Thursday, November 16, 2006

This is the second part of Peter Bell's article on "Balance In Wine". The first part can be found on Tuesday, November 14, 2006 post.

These concepts find very useful application during the barrel-aging of red wines. It is often found that a young Pinot, for example, tastes vaguely out of balance with regard to alcohol, acid and tannins. Small additions of acid to a laboratory sample seem to improve the wine. But what it really needs is more time in barrel, to pick up some tannins from the oak. After eight months or so the low acid becomes not only acceptable but desirable.

In some wines, notably those from Alsace, there is an interplay between small amounts of sweetness and bitterness. Remove the sugar, and the bitterness becomes too apparent; remove the bitterness, and the sweetness (exacerbated by low acid and high alcohol) will play too much of a role in the finish. Alsatian wines in some ways redefine the concept of balance.

Flavor intensity, sometimes referred to as extract, exists in balance with sweetness. Good late harvest wines, as well as sweet fortified wines, have an enormous amount of extract to give the wine interest. This is how such wines can be almost syrupy sweet while still managing to finish dry - a seemingly contradictory situation. These wines also have lots of astringency to aid in this effect. Australian wine tasters refer to the flavor intensity which balances sweet wines as 'lusciousness'.

Other aspects of wines which exist in balance are oak vs. fruit and age vs. youth. As you can imagine these are almost entirely in the realm of subjective response; some tasters love very oaky wines, while others would call the same wines horribly unbalanced. Whole nations can exhibit a preference for one character over another - in Great Britain, for example, there has traditionally been a strong leaning toward wines with extreme bottle age. To these drinkers a wine showing any fruit flavors is one which needs more cellaring.

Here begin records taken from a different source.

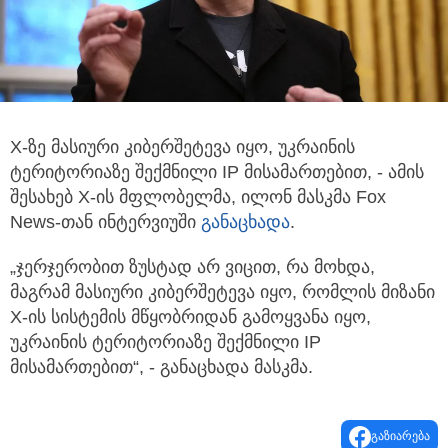
X-ზე მასიური კიბერშეტევა იყო, უკრაინის
ტერიტორიაზე შექმნილი IP მისამართებით, - ამის
შესახებ X-ის მფლობელმა, ილონ მასკმა
Fox
News-თან ინტერვიუში
განაცხადა
.
„ჯერჯერობით ზუსტად არ ვიცით, რა მოხდა,
მაგრამ მასიური კიბერშეტევა იყო, რომლის მიზანი
X-ის სისტემის მწყობრიდან გამოყვანა იყო,
უკრაინის ტერიტორიაზე შექმნილი IP
მისამართებით“, - განაცხადა მასკმა.
გაზიარება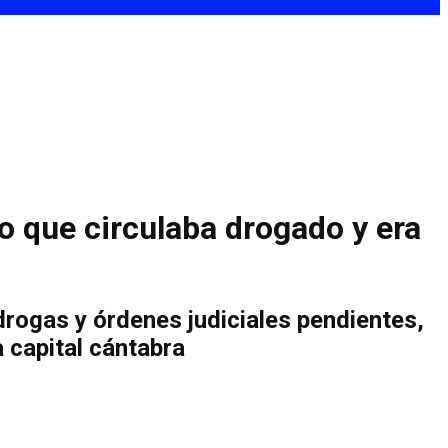
o que circulaba drogado y era
drogas y órdenes judiciales pendientes,
a capital cántabra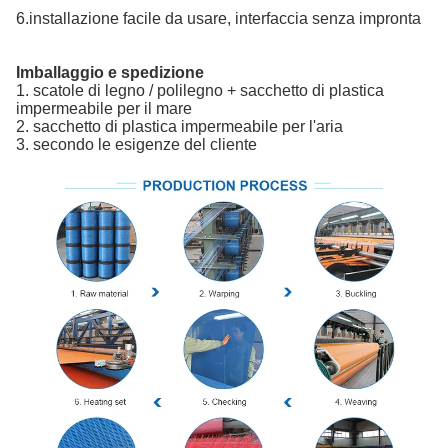
6.installazione facile da usare, interfaccia senza impronta
Imballaggio e spedizione
1. scatole di legno / polilegno + sacchetto di plastica
impermeabile per il mare
2. sacchetto di plastica impermeabile per l'aria
3. secondo le esigenze del cliente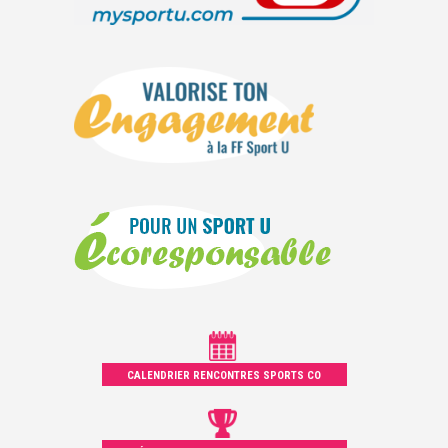
CALENDRIER RENCONTRES SPORTS CO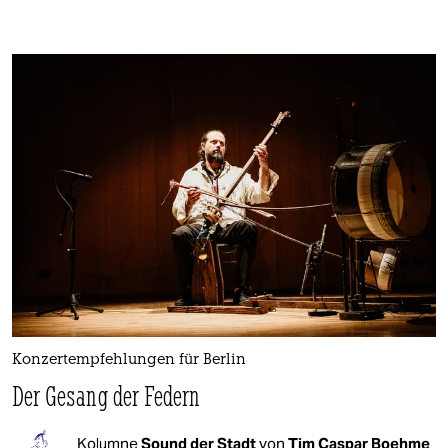
Konzertempfehlungen für Berlin
Der Gesang der Federn
Kolumne
Sound der Stadt
von
Tim Caspar Boehme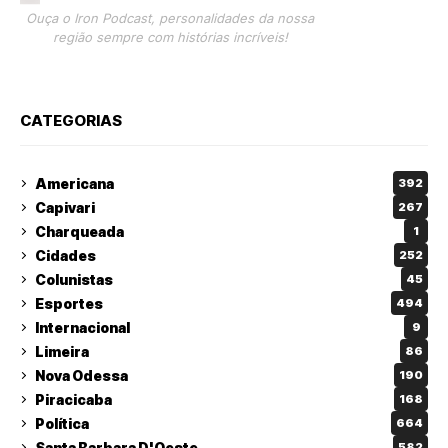
Ouça o Iron Podcast, personalidades da nossa
região sempre com histórias incríveis!
CATEGORIAS
Americana
392
Capivari
267
Charqueada
1
Cidades
252
Colunistas
45
Esportes
494
Internacional
9
Limeira
86
Nova Odessa
190
Piracicaba
168
Política
664
Santa Barbara D'Oeste
582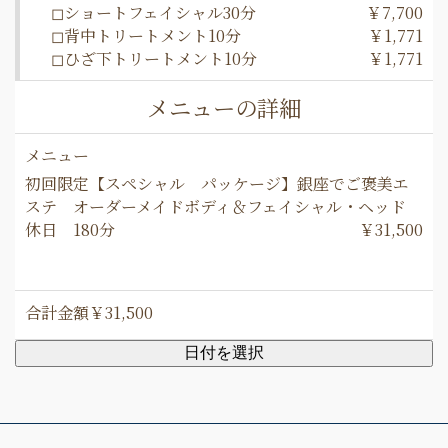
◻︎ショートフェイシャル30分
￥7,700
◻︎背中トリートメント10分
￥1,771
◻︎ひざ下トリートメント10分
￥1,771
メニューの詳細
メニュー
初回限定【スペシャル パッケージ】銀座でご褒美エ
ステ オーダーメイドボディ＆フェイシャル・ヘッド
休日 180分
￥31,500
合計金額
￥31,500
日付を選択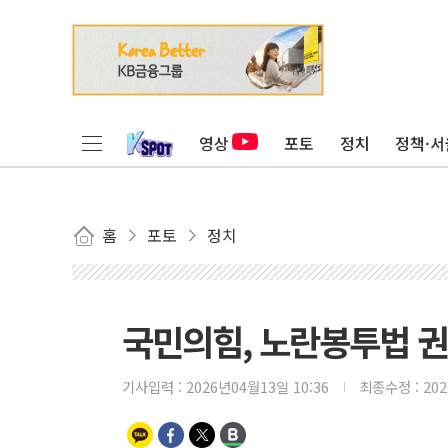
영상
포토
정치
정책·서
홈
포토
정치
국민의힘, 노란봉투법 
기사입력 :
2026년04월13일 10:36
최종수정 :
20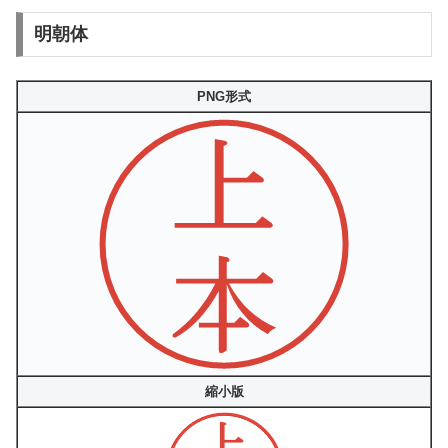
明朝体
PNG形式
縮小版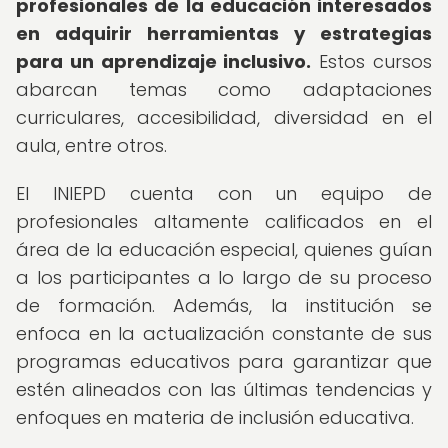
profesionales de la educación interesados
en adquirir herramientas y estrategias
para un aprendizaje inclusivo.
Estos cursos
abarcan temas como adaptaciones
curriculares, accesibilidad, diversidad en el
aula, entre otros.
El INIEPD cuenta con un equipo de
profesionales altamente calificados en el
área de la educación especial, quienes guían
a los participantes a lo largo de su proceso
de formación. Además, la institución se
enfoca en la actualización constante de sus
programas educativos para garantizar que
estén alineados con las últimas tendencias y
enfoques en materia de inclusión educativa.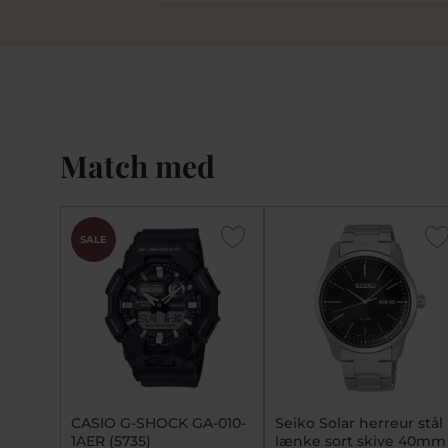
Match med
SALE
CASIO G-SHOCK GA-010-
Seiko Solar herreur stål
1AER (5735)
lænke sort skive 40mm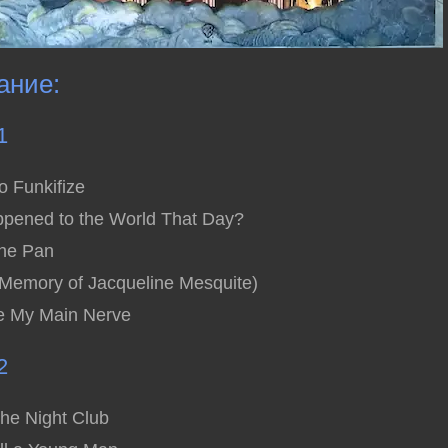
ание:
1
o Funkifize
ppened to the World That Day?
the Pan
 Memory of Jacqueline Mesquite)
ke My Main Nerve
2
the Night Club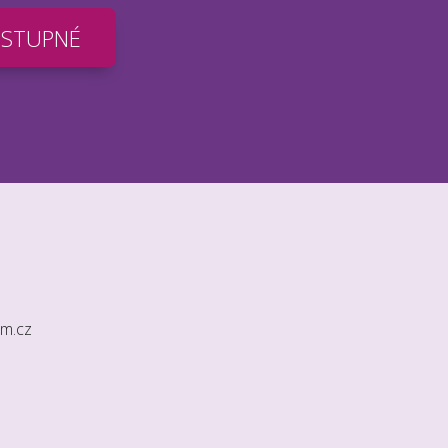
OSTUPNÉ
m.cz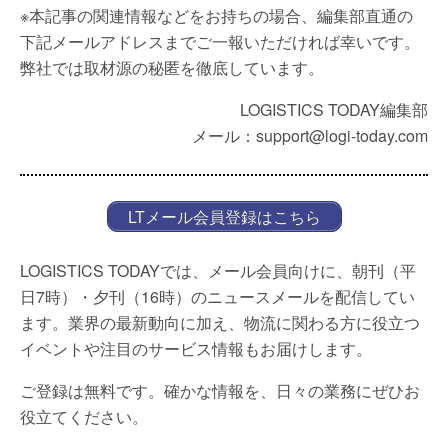
※本記事の関連情報などをお持ちの場合、編集部直通の
下記メールアドレスまでご一報いただければ幸いです。
弊社では取材源の秘匿を徹底しています。
LOGISTICS TODAY編集部
メール：support@logi-today.com
LTメール会員登録はこちら
LOGISTICS TODAYでは、メール会員向けに、朝刊（平
日7時）・夕刊（16時）のニュースメールを配信してい
ます。業界の最新動向に加え、物流に関わる方に役立つ
イベントや注目のサービス情報もお届けします。
ご登録は無料です。確かな情報を、日々の業務にぜひお
役立てください。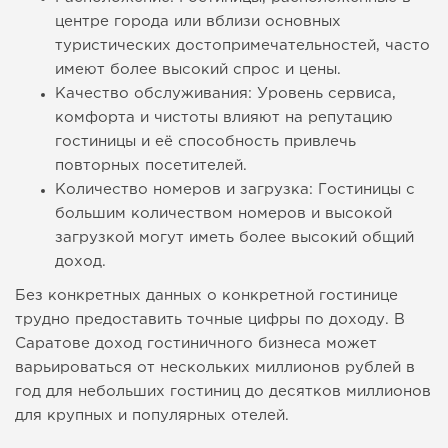
центре города или вблизи основных
туристических достопримечательностей, часто
имеют более высокий спрос и цены.
Качество обслуживания: Уровень сервиса,
комфорта и чистоты влияют на репутацию
гостиницы и её способность привлечь
повторных посетителей.
Количество номеров и загрузка: Гостиницы с
большим количеством номеров и высокой
загрузкой могут иметь более высокий общий
доход.
Без конкретных данных о конкретной гостинице
трудно предоставить точные цифры по доходу. В
Саратове доход гостиничного бизнеса может
варьироваться от нескольких миллионов рублей в
год для небольших гостиниц до десятков миллионов
для крупных и популярных отелей.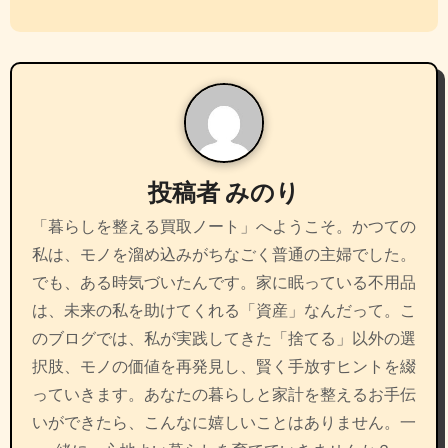
ビ
ゲ
ー
シ
投稿者
みのり
ョ
ン
「暮らしを整える買取ノート」へようこそ。かつての
私は、モノを溜め込みがちなごく普通の主婦でした。
でも、ある時気づいたんです。家に眠っている不用品
は、未来の私を助けてくれる「資産」なんだって。こ
のブログでは、私が実践してきた「捨てる」以外の選
択肢、モノの価値を再発見し、賢く手放すヒントを綴
っていきます。あなたの暮らしと家計を整えるお手伝
いができたら、こんなに嬉しいことはありません。一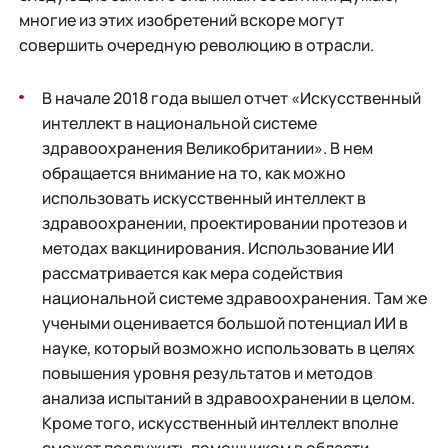
многие из этих изобретений вскоре могут
совершить очередную революцию в отрасли.
В начале 2018 года вышел отчет «Искусственный
интеллект в национальной системе
здравоохранения Великобритании». В нем
обращается внимание на то, как можно
использовать искусственный интеллект в
здравоохранении, проектировании протезов и
методах вакцинирования. Использование ИИ
рассматривается как мера содействия
национальной системе здравоохранения. Там же
учеными оценивается большой потенциал ИИ в
науке, который возможно использовать в целях
повышения уровня результатов и методов
анализа испытаний в здравоохранении в целом.
Кроме того, искусственный интеллект вполне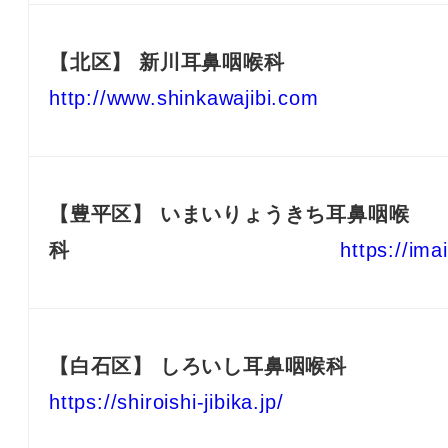
【北区】
新川耳鼻咽喉科
http://www.shinkawajibi.com
【豊平区】
いまいりょうきち耳鼻咽喉
科
https://imai
【白石区】
しろいし耳鼻咽喉科
https://shiroishi-jibika.jp/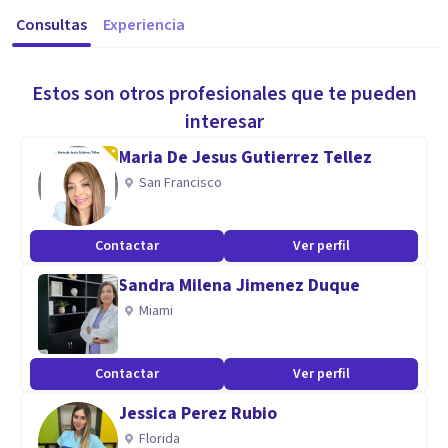
Consultas
Experiencia
Estos son otros profesionales que te pueden
interesar
Maria De Jesus Gutierrez Tellez
San Francisco
Contactar
Ver perfil
Sandra Milena Jimenez Duque
Miami
Contactar
Ver perfil
Jessica Perez Rubio
Florida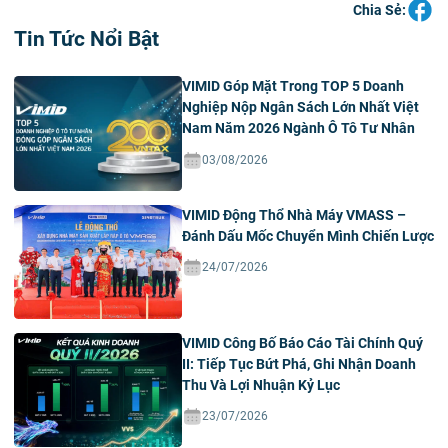
Chia Sẻ:
Tin Tức Nổi Bật
VIMID Góp Mặt Trong TOP 5 Doanh
Nghiệp Nộp Ngân Sách Lớn Nhất Việt
Nam Năm 2026 Ngành Ô Tô Tư Nhân
03/08/2026
VIMID Động Thổ Nhà Máy VMASS –
Đánh Dấu Mốc Chuyển Mình Chiến Lược
24/07/2026
VIMID Công Bố Báo Cáo Tài Chính Quý
II: Tiếp Tục Bứt Phá, Ghi Nhận Doanh
Thu Và Lợi Nhuận Kỷ Lục
23/07/2026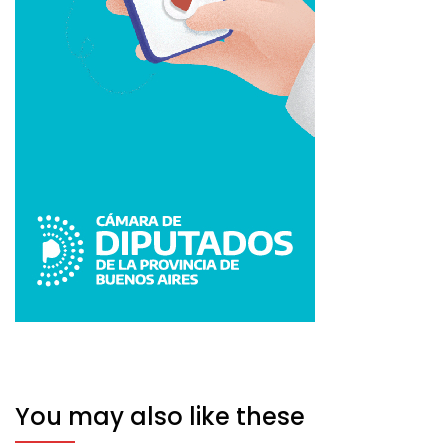
You may also like these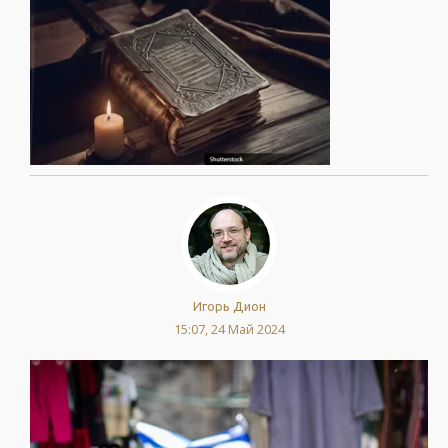
Игорь Дион
15:07, 24 Май 2024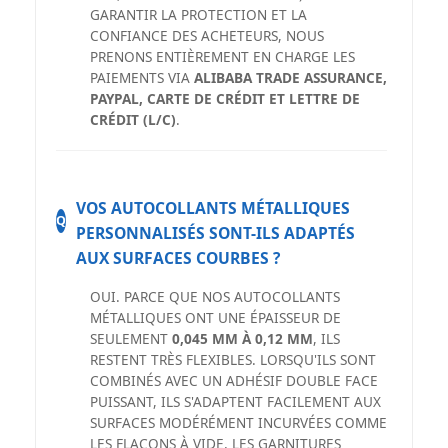
GARANTIR LA PROTECTION ET LA
CONFIANCE DES ACHETEURS, NOUS
PRENONS ENTIÈREMENT EN CHARGE LES
PAIEMENTS VIA
ALIBABA TRADE ASSURANCE,
PAYPAL, CARTE DE CRÉDIT ET LETTRE DE
CRÉDIT (L/C)
.
VOS AUTOCOLLANTS MÉTALLIQUES
Q
PERSONNALISÉS SONT-ILS ADAPTÉS
AUX SURFACES COURBES ?
OUI. PARCE QUE NOS AUTOCOLLANTS
MÉTALLIQUES ONT UNE ÉPAISSEUR DE
SEULEMENT
0,045 MM À 0,12 MM
, ILS
RESTENT TRÈS FLEXIBLES. LORSQU'ILS SONT
COMBINÉS AVEC UN ADHÉSIF DOUBLE FACE
PUISSANT, ILS S'ADAPTENT FACILEMENT AUX
SURFACES MODÉRÉMENT INCURVÉES COMME
LES FLACONS À VIDE, LES GARNITURES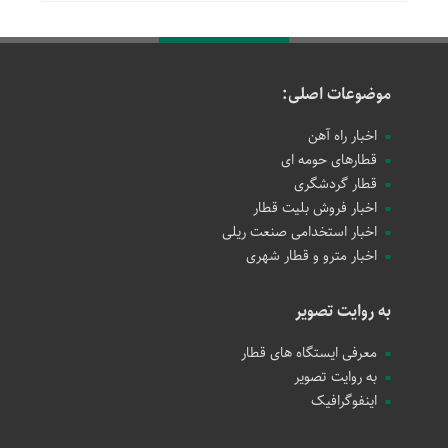
موضوعات اصلی:
اخبار راه آهن
قطارهای حومه ای
قطار گردشگری
اخبار فروش بلیت قطار
اخبار استخدامی صنعت ریلی
اخبار مترو و قطار شهری
به روایت تصویر
معرفی ایستگاه های قطار
به روایت تصویر
اینفوگرافیک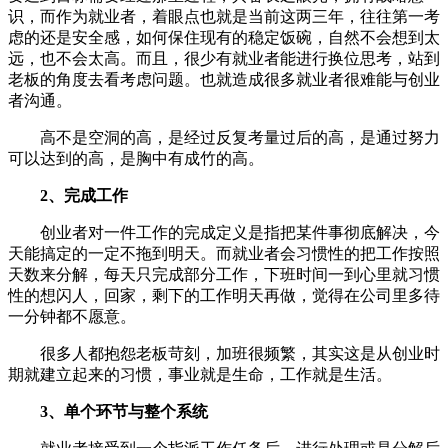
识，而作为就业者，着眼点也就是当前这两三年，往往第一考
虑的还是安全感，如何保住现有的稳定饭碗，自然不会想到太
远，也不会太高。而且，很少有就业者能进行换位思考，站到
老板的角度去看考虑问题。也就造成很多就业者很难能与创业
者沟通。
高不是空洞的高，是经过反复考量过后的高，是通过努力
可以达到的高，是胸中有成竹的高。
2、完成工作
创业者对一件工作的完成定义是指把某件事彻底解决，今
天能搞定的一定不拖到明天。而就业者会习惯性的把工作按照
天数来分解，每天只完成部分工作，下班时间一到心里就习惯
性的想闪人，回家，剩下的工作明天再做，觉得在公司里多待
一分钟都不愿意。
很多人都抱怨老板苛刻，加班很频繁，其实这是从创业时
期就建立起来的习惯，事业就是生命，工作就是生活。
3、单个环节与整个系统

The temperature at which a wine is served can have a dramatic effect on the balance of its various elements. Low temperatures make tannins seem much more apparent - try chilling a full-bodied red wine down sometime to demonstrate this to yourself. Most people find that wine tastes less acidic at a low temperature. Sweet wines taste sweeter at higher temperatures, and by extension slightly sweet wines, served cold, will generally be perceived as dry.

High temperatures tend to make the alcohol in wine more apparent. This can be a problem with red wines drunk in the summertime - the alcohol, being very volatile, will spoil both the nose and the palate of the wine.